Après avoir fait observer une minute de silence en mémoire de l’artiste Nzongo Soul, décédé le 10 janvier 2018 à Paris, en France, le président de l’UMC, Pape God a fait cette déclaration au cours d’une conférence de presse, au cours de laquelle il a fait constater le viol, par le décret n°86/813 du 11 juin 1986 portant organisation du bureau congolais des droits d’auteurs. Il sied de rappeler que ce principe essentiel stipule que l’auteur a le droit de vivre de son travail.

Par cette déclaration, les musiciens revendiquent leur statut et leur implication dans la gestion du Bureau congolais du droit d’auteur (BCDA).

Ils ont déploré par la même occasion la gestion de cette structure qui est restée jusqu’à ce jour étatique, ne leur permettant pas de jouir pleinement de leurs droits. Ils ont jugé l’organisation et le fonctionnement du statut du BCDA caduc. Ils ont émis le vœu de la nécessité de la révision  ces statuts.

De l’avis de l’UMC, tant que le BCDA gardera son statut de société à caractère public alors que l’Etat s’est désengagé de la gestion directe des entreprises, il donnera l’impression que l’Etat congolais exploite les artistes alors que ce n’est pas le cas». Ils ont souhaité que le BCDA s’arrime à toutes les autres sociétés sœurs telles que la Socoda en RDC, la Sacem en France, ces structures qui supervisent elles-mêmes les droits d’auteur et non le ministère de la culture.  

Les exigences des musiciens

Les artistes musiciens ont exigé au cours de cette conférence de presse, la mise en place sans délai d’un conseil d’administration ou d’une commission mixte de gestion du BCDA ; menaçant de ne plus se reconnaitre dans toutes les opérations de recouvrement effectuées en leur nom et nullement comptable de l’opération de recouvrement forcé des taxis et des autobus.
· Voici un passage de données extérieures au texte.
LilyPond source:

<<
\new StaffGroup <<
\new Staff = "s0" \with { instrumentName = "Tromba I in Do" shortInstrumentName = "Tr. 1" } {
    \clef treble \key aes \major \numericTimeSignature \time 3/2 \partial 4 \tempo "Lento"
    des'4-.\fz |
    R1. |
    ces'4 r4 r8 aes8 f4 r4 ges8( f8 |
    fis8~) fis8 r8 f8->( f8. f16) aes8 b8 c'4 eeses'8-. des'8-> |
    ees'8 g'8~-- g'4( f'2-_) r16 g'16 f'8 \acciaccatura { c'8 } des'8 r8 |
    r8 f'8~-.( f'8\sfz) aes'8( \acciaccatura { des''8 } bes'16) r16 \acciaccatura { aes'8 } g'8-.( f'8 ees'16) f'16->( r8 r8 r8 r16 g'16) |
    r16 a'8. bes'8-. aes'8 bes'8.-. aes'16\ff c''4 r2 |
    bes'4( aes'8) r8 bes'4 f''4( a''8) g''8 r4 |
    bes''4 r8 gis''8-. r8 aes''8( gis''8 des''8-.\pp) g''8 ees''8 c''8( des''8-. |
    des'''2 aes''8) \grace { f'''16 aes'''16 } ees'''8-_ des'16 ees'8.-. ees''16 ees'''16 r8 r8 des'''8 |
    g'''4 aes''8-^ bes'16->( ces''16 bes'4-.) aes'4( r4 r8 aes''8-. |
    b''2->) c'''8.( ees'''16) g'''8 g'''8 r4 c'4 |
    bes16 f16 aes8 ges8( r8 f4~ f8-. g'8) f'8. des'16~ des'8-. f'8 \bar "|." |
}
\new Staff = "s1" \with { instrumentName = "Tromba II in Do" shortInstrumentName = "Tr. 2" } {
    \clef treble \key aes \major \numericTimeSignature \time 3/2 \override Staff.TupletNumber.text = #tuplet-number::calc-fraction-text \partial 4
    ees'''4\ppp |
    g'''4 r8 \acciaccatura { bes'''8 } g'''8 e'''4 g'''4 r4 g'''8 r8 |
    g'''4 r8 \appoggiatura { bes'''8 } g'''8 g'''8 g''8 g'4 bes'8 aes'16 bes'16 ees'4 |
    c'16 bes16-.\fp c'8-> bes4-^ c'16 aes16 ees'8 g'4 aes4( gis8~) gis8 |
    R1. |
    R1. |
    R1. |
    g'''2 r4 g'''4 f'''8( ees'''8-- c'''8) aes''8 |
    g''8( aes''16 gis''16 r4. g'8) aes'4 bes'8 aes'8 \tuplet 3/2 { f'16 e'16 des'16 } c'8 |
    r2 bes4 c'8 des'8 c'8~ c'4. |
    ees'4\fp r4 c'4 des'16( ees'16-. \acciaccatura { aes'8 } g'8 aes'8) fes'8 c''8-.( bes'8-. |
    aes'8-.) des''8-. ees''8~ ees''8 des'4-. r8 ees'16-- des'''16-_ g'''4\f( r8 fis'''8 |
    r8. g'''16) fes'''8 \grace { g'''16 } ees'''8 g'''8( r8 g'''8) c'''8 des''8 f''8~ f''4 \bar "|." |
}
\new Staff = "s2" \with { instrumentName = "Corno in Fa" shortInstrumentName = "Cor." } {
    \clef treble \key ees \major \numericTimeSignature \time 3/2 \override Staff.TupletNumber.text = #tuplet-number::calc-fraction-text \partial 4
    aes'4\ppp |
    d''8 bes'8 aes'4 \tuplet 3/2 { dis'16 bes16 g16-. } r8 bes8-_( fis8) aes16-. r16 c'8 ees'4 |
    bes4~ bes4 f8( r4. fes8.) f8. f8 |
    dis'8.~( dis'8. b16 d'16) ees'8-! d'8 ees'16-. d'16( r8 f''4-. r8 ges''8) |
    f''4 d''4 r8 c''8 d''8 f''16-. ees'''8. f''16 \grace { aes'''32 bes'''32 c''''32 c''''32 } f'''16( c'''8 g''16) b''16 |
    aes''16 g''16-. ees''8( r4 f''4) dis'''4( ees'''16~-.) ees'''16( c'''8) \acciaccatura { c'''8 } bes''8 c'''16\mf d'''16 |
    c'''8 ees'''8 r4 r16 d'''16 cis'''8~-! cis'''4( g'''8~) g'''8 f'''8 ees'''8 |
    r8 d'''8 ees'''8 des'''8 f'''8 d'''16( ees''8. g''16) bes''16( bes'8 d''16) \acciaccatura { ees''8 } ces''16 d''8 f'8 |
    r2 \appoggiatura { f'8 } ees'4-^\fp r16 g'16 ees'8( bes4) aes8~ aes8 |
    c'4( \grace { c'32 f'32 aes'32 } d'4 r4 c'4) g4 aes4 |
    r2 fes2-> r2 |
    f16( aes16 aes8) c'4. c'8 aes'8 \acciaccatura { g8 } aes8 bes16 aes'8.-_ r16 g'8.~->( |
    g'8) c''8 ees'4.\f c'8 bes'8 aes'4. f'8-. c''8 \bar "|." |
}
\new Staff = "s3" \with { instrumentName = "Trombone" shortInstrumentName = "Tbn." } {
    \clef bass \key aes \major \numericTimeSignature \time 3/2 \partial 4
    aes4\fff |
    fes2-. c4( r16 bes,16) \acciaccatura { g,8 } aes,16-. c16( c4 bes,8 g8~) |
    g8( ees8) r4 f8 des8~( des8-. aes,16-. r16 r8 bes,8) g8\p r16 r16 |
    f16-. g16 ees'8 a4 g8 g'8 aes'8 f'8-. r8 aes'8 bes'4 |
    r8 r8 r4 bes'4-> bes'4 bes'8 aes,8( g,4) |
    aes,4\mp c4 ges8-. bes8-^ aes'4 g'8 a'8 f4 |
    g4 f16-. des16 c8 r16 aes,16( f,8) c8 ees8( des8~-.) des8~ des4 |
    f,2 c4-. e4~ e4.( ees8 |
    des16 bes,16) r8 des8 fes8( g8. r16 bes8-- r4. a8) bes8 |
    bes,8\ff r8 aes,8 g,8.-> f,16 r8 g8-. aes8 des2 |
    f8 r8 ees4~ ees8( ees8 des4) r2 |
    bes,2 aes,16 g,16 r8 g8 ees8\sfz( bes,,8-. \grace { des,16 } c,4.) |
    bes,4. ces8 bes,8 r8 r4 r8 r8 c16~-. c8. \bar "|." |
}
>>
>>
Ils sont également demandé l’accélération du statut de l’artiste dont le projet de texte avait déjà été déposé sur la table du gouvernement ; de mettre fin au statut d’établissement à caractère public actuel du BCDA et la traçabilité des comptes. Ils ont aussi dénoncé l’existence d’une société se sous-traitance dans la perception des droits d’auteurs, une société gérée par un sujet étranger occasionnant ainsi une évasion scandaleuse de fonds.

L’UMC a révélé se réserver le droit de saisir l’observatoire national anti-corruption et l’ouverture d’un audit.